■ **Data for this task**:
Start of Block
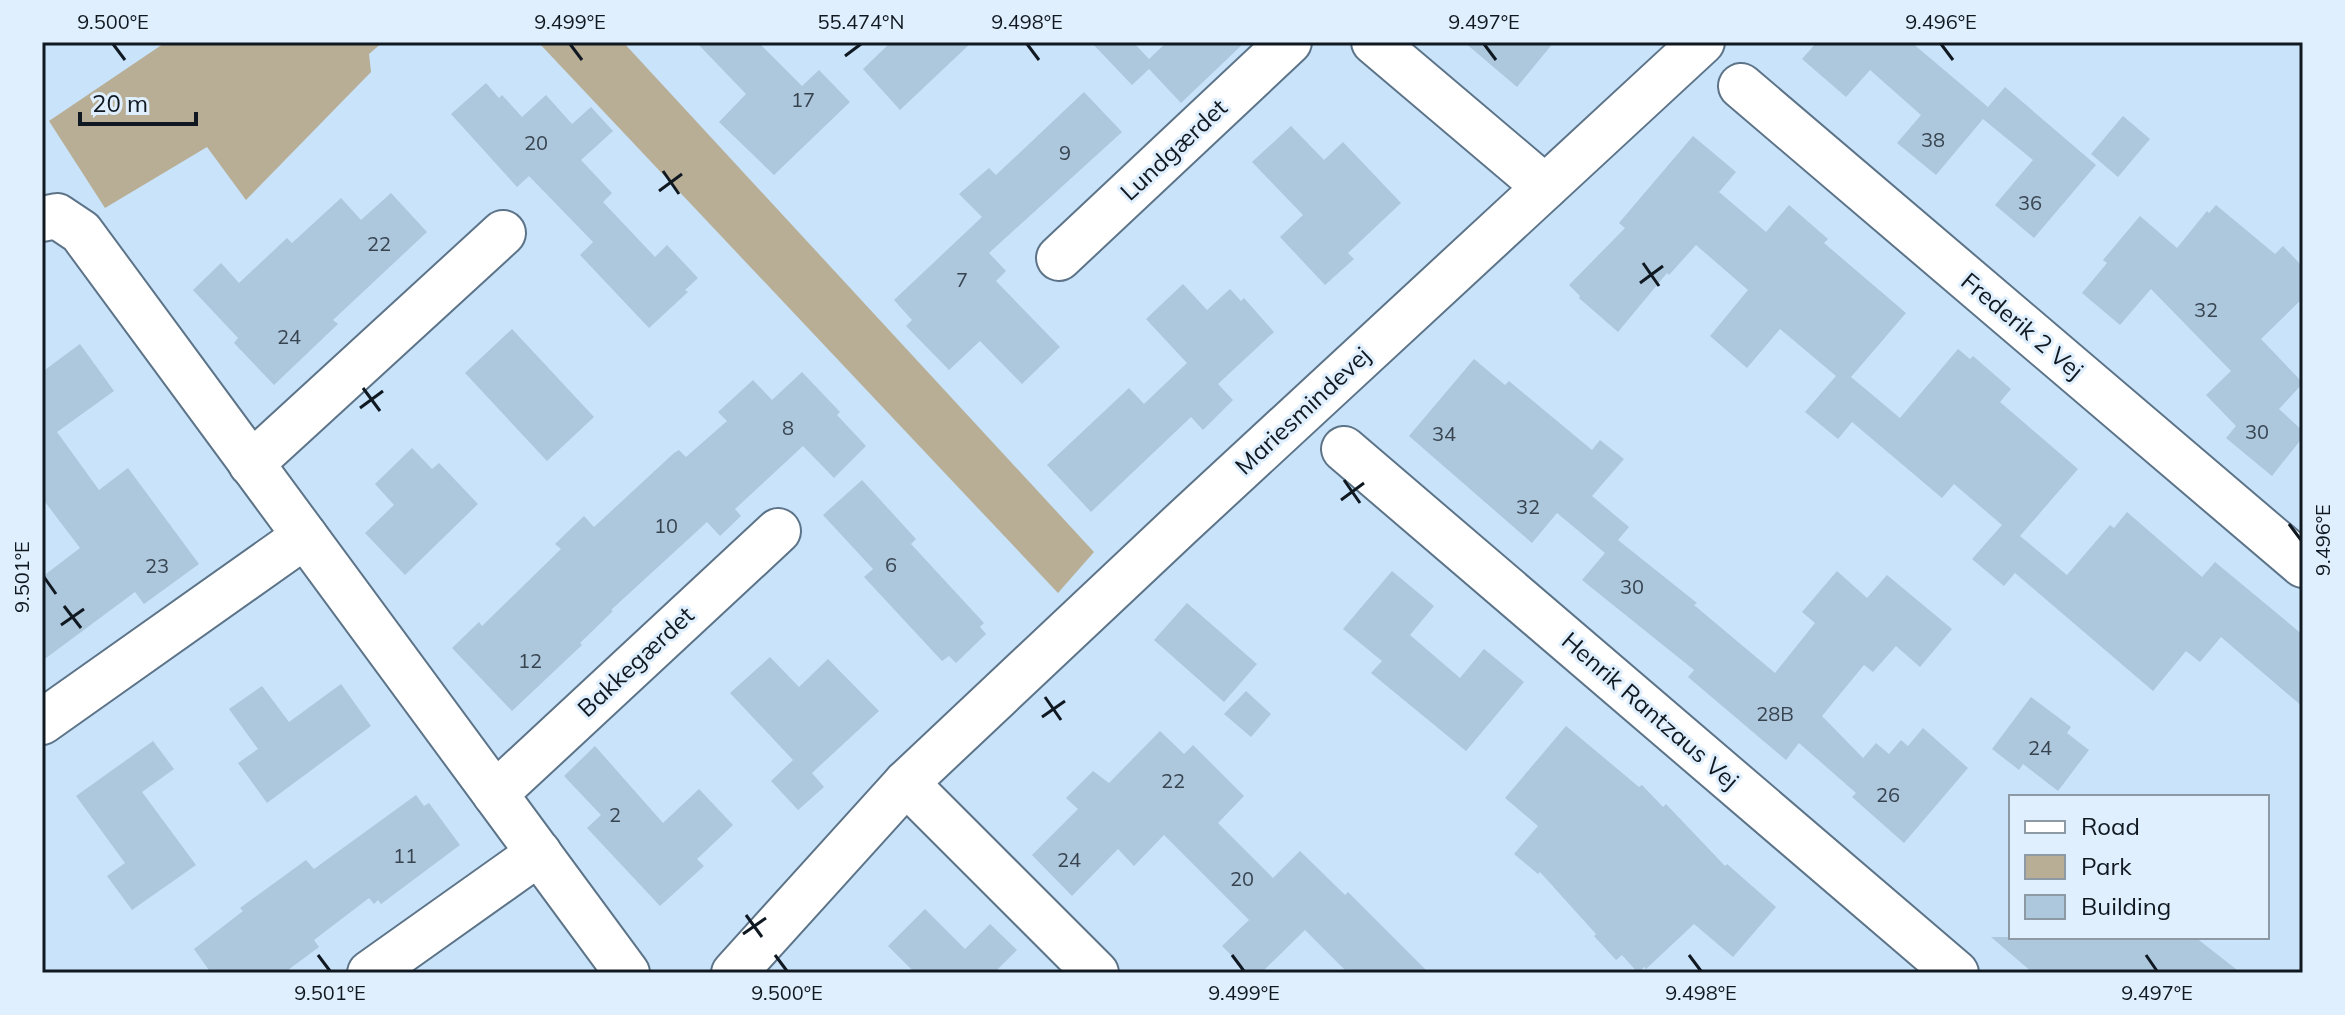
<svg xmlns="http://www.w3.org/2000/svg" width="2345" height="1015" viewBox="0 0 2345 1015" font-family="Mulish,sans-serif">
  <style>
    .green { fill: #b8ae95 }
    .building { fill: #adc7dd }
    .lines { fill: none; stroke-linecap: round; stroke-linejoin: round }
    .minor-casing { stroke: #5d7488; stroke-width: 48 }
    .minor { stroke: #fff; stroke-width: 44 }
    .ticks { fill: none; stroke: #101921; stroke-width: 3 }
    .labels { text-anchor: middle; stroke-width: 6; stroke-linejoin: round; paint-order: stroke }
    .number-label { font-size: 20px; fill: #374450 }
    .street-label { font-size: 24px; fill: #101921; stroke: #e0effd }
    .neatline { fill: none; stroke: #101921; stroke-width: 3 }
    .ticks-label { font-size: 20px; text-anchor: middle; fill: #101921 }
  </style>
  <rect width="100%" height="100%" fill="#c9e3fa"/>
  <!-- green -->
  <g class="green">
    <path d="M 166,42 L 383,42 L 369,54 L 371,72 L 246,200 L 207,147 L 105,208 L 49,121 Z"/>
    <path d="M 538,42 L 623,42 L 1094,552 L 1058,593 Z"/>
  </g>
  <!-- building -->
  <g class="building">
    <path d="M 696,42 L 758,42 L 802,86 L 819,70 L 850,102 L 774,175 L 719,122 L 746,94 Z"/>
    <path d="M 891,42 L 972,42 L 900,110 L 863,69 Z"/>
    <path d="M 1091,42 L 1133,42 L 1149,59 L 1167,42 L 1245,42 L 1181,103 L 1149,69 L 1132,85 Z"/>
    <path d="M 1464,42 L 1554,42 L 1517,87 Z"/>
    <path d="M 1817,42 L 1911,42 L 1988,107 L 2005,87 L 2096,165 L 2034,238 L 1995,205 L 2033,160 L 1983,119 L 1936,175 L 1897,143 L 1921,115 L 1870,70 L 1846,97 L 1802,59 Z"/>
    <path d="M 486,83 L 499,98 L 502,95 L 522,117 L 546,95 L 572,124 L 591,107 L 613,131 L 581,160 L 612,193 L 603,202 L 655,257 L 667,245 L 698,278 L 685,290 L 688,292 L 649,328 L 580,255 L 593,242 L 529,176 L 517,187 L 451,114 Z"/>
    <path d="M 1084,92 L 1122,132 L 989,253 L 1006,271 L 996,281 L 1060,347 L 1022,384 L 980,341 L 949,370 L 906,326 L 912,320 L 894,300 L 982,217 L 959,194 L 989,168 L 996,175 Z"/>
    <path d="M 2123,116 L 2150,139 L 2118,177 L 2091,154 Z"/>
    <path d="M 1291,126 L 1324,160 L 1343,142 L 1401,203 L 1348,253 L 1354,259 L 1325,285 L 1280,237 L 1303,215 L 1252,162 Z"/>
    <path d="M 1693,136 L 1736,172 L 1719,192 L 1766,232 L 1789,205 L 1828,239 L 1824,243 L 1906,313 L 1851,377 L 1900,418 L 1958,349 L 1970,359 L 1973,356 L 2011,389 L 2000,402 L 2078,469 L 2020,536 L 2067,575 L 2110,525 L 2114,528 L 2127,512 L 2202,577 L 2215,562 L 2303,635 L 2303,707 L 2221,637 L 2200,662 L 2186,651 L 2153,691 L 2015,573 L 2004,586 L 1972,559 L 2002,525 L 1954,484 L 1942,498 L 1852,422 L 1838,439 L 1805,412 L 1836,376 L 1780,329 L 1747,368 L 1710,336 L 1748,290 L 1696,245 L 1669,275 L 1667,273 L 1618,332 L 1579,298 L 1580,296 L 1569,285 L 1625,228 L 1619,223 Z"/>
    <path d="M 391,193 L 427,232 L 333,320 L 338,324 L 274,385 L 234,343 L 238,338 L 193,290 L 221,263 L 239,283 L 287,238 L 292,243 L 341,198 L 361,220 Z"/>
    <path d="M 2216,205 L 2275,254 L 2283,246 L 2303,267 L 2303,298 L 2261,339 L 2303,383 L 2279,409 L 2303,431 L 2303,437 L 2272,476 L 2226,438 L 2236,426 L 2206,395 L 2231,371 L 2151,289 L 2120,325 L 2082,293 L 2107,263 L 2103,260 L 2140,216 L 2177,248 L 2207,211 L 2209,213 Z"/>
    <path d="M 1183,284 L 1207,310 L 1230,289 L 1241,301 L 1244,298 L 1274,332 L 1218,384 L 1233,400 L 1203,430 L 1191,417 L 1091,512 L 1047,465 L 1129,388 L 1144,404 L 1187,363 L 1146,319 Z"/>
    <path d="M 512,329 L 594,417 L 547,461 L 465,373 Z"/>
    <path d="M 80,344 L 114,391 L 57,432 L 99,490 L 128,468 L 199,564 L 144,604 L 135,592 L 42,661 L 42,577 L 80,548 L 42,498 L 42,372 Z"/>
    <path d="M 1474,359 L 1505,385 L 1509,381 L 1592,450 L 1600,440 L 1624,459 L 1592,496 L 1629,527 L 1618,540 L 1697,603 L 1694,605 L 1775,673 L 1815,623 L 1802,612 L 1837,571 L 1867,598 L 1887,575 L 1952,629 L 1920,667 L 1896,646 L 1873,672 L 1864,665 L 1822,716 L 1863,758 L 1876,743 L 1889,754 L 1901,740 L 1908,746 L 1923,728 L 1968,768 L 1904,843 L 1852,797 L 1856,793 L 1799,743 L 1786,760 L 1688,677 L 1694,670 L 1582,580 L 1605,553 L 1557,513 L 1532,543 L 1409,436 Z"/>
    <path d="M 802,372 L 840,412 L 837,415 L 866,446 L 834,478 L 803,446 L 735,509 L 741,516 L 720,536 L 707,522 L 611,610 L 613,611 L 580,643 L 582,645 L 512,711 L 452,648 L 479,622 L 482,626 L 561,549 L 555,544 L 584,516 L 594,527 L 674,453 L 679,450 L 686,457 L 727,421 L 718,412 L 753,380 L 772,400 Z"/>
    <path d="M 412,448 L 432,469 L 439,463 L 478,504 L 405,575 L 365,533 L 394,505 L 375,484 Z"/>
    <path d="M 862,480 L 916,539 L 911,544 L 984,623 L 980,627 L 986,634 L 956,663 L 949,656 L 942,661 L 864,577 L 873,569 L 823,515 Z"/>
    <path d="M 1392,571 L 1434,606 L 1410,635 L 1460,678 L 1484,649 L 1524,682 L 1466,751 L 1371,673 L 1382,661 L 1343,629 Z"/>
    <path d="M 1187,603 L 1257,664 L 1224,702 L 1154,640 Z"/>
    <path d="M 770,657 L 799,687 L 828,659 L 879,711 L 812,773 L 824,787 L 798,810 L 771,781 L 793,760 L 730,693 Z"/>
    <path d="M 341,684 L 371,726 L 267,803 L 238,763 L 258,749 L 229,709 L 262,686 L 289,722 Z"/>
    <path d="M 1246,691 L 1271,714 L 1251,737 L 1224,714 Z"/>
    <path d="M 2031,697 L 2071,727 L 2067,733 L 2089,750 L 2058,791 L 2023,764 L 2019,770 L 1992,749 Z"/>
    <path d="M 1566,726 L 1639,787 L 1642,785 L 1663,807 L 1666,804 L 1725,866 L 1727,864 L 1776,907 L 1733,957 L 1694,924 L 1646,969 L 1644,967 L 1638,973 L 1622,955 L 1616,960 L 1594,936 L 1596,934 L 1540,872 L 1538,874 L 1514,854 L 1538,826 L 1505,798 Z"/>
    <path d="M 1160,731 L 1184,754 L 1193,745 L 1244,796 L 1218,823 L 1273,878 L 1300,851 L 1345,895 L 1348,892 L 1429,973 L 1348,973 L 1305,930 L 1261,973 L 1249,973 L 1222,946 L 1249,920 L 1164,835 L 1134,866 L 1118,849 L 1072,896 L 1032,855 L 1078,809 L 1066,798 L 1093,771 L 1109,783 Z"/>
    <path d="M 153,741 L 174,769 L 142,792 L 196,865 L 132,910 L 107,876 L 125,863 L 76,796 Z"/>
    <path d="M 595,746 L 663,823 L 699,789 L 733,825 L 697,859 L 704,866 L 660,906 L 587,828 L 601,815 L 564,776 Z"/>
    <path d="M 416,795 L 424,806 L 429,803 L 460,845 L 381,904 L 378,900 L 374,904 L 369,898 L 314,940 L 319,947 L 284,973 L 211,973 L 194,949 L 243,911 L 240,908 L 306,860 L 314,869 Z"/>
    <path d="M 925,909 L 965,949 L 990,924 L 1017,950 L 994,973 L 915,973 L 888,946 Z"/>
    <path d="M 1991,937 L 2195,937 L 2241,973 L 2033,973 Z"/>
  </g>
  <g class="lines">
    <defs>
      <g id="minor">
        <path d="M 1374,42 L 1545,187"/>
        <path d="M 1741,86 L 2303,565"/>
        <path d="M 42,219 L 57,216 L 81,232 L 627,973"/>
        <path d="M 1059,258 L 1289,42"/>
        <path d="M 1344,449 L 1956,973"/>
        <path d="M 251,464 L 503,233"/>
        <path d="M 42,722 L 305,536"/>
        <path d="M 906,783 L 1096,973"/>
        <path d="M 495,794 L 778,531"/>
        <path d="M 370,973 L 539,853"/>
        <path d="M 734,973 L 906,783 L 1181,524 L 1702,42"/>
      </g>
    </defs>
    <!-- minor casing -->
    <use href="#minor" class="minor-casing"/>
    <!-- minor -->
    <use href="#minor" class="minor"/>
  </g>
  <!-- ticks -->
  <path class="ticks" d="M 113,44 L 125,60M 570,44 L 582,60M 1027,44 L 1039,60M 1484,44 L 1496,60M 1941,44 L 1953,60M 845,56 L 861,44M 663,171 L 679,194M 659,191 L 682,174M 1643,263 L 1659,286M 1640,283 L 1663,266M 363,388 L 380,411M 360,408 L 383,391M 1344,480 L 1360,503M 1341,500 L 1364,483M 2289,524 L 2301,540M 44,577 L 56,594M 64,606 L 81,628M 61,625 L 84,609M 1045,697 L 1061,720M 1042,717 L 1065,701M 746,915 L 762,937M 743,934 L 766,918M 318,955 L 330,971M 775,955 L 787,971M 1232,955 L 1244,971M 1689,955 L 1701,971M 2146,955 L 2157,971"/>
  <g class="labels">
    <!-- number labels -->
    <g class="number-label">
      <text x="803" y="107">17</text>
      <text x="1933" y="147">38</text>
      <text x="536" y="150">20</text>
      <text x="1065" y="160">9</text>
      <text x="2030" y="210">36</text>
      <text x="379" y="251">22</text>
      <text x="962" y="287">7</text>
      <text x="2206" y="317">32</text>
      <text x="289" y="344">24</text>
      <text x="788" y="435">8</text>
      <text x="2257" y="439">30</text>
      <text x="1444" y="441">34</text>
      <text x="1528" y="514">32</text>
      <text x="666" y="533">10</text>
      <text x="891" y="572">6</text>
      <text x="157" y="573">23</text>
      <text x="1632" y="594">30</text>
      <text x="530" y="668">12</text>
      <text x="1775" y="721">28B</text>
      <text x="2040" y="755">24</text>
      <text x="1173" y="788">22</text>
      <text x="1888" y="802">26</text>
      <text x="615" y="822">2</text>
      <text x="405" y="863">11</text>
      <text x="1069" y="867">24</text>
      <text x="1242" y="886">20</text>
    </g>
    <!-- street labels -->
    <g class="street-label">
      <text transform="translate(1174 150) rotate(-43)" y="8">Lundgærdet</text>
      <text transform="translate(2022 326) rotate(40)" y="8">Frederik 2 Vej</text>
      <text transform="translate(1303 411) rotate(-43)" y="8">Mariesmindevej</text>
      <text transform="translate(636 662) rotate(-43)" y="8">Bakkegærdet</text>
      <text transform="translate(1650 711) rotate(41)" y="8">Henrik Rantzaus Vej</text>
    </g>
  </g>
  <!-- border -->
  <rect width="2345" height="1015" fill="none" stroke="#e0effd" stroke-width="88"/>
  <!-- legend -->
  <rect x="2009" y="795" width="260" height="144" fill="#e0effd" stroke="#8d99a5" stroke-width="2"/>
  <rect x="2025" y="821" width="40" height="12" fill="#ffffff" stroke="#8d99a5" stroke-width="2"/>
  <text x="2081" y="835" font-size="24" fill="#101921">Road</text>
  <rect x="2025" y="855" width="40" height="24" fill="#b8ae95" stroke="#8d99a5" stroke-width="2"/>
  <text x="2081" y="875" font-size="24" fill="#101921">Park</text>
  <rect x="2025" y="895" width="40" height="24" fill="#adc7dd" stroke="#8d99a5" stroke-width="2"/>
  <text x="2081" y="915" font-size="24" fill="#101921">Building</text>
  <!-- scale -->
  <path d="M80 112v12h116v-12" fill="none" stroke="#101921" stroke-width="4"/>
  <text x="92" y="112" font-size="24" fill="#101921" stroke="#e0effd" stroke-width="6" paint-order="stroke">20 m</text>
  <rect x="44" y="44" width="2257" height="927" class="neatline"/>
  <g class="ticks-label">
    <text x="113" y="29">9.500°E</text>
    <text x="570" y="29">9.499°E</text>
    <text x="861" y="29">55.474°N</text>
    <text x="1027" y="29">9.498°E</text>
    <text x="1484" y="29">9.497°E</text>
    <text x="1941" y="29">9.496°E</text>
    <text transform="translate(2323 540) rotate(-90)" y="7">9.496°E</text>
    <text transform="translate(22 577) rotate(-90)" y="7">9.501°E</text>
    <text x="330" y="1000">9.501°E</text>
    <text x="787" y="1000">9.500°E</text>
    <text x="1244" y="1000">9.499°E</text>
    <text x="1701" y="1000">9.498°E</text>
    <text x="2157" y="1000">9.497°E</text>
  </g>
</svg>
End of Block
■ **Exercise objective**:
Should a line in the material contain "lines", copy it.

■ **Completed exercise**:
    .lines { fill: none; stroke-linecap: round; stroke-linejoin: round }
  <g class="lines">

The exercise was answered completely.